### Task to complete
Would you please copy each line of the data in which the string "interrogative" occurs?

### Data listing
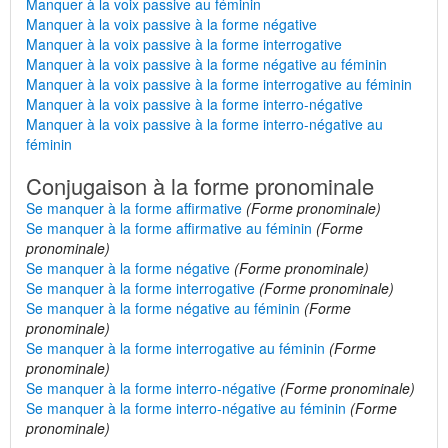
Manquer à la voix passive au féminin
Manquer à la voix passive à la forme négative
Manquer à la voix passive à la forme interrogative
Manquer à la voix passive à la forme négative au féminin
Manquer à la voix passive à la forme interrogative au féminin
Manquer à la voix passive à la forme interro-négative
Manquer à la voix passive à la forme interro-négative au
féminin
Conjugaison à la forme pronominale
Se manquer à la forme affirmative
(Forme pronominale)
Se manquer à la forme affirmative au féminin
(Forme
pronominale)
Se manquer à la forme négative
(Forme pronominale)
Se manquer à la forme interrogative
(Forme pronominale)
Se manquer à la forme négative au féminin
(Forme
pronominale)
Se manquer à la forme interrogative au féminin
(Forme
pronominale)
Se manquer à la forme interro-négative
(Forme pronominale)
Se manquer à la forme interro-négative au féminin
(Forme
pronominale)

--

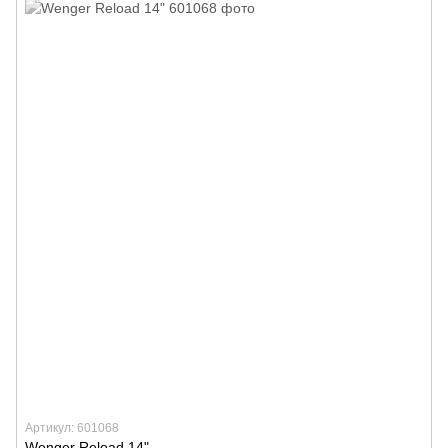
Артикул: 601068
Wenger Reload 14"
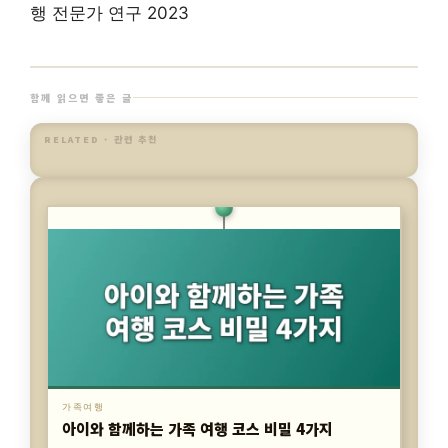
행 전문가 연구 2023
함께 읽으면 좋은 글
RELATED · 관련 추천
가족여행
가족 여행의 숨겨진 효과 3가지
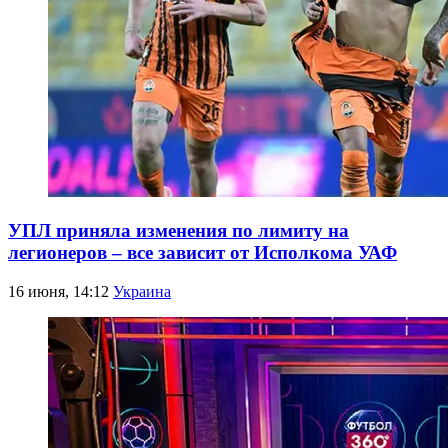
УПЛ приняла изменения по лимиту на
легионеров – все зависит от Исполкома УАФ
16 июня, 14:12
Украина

### Expected answer
Manquer à la voix passive à la forme interrogative
Manquer à la voix passive à la forme interrogative au féminin
Se manquer à la forme interrogative
Se manquer à la forme interrogative au féminin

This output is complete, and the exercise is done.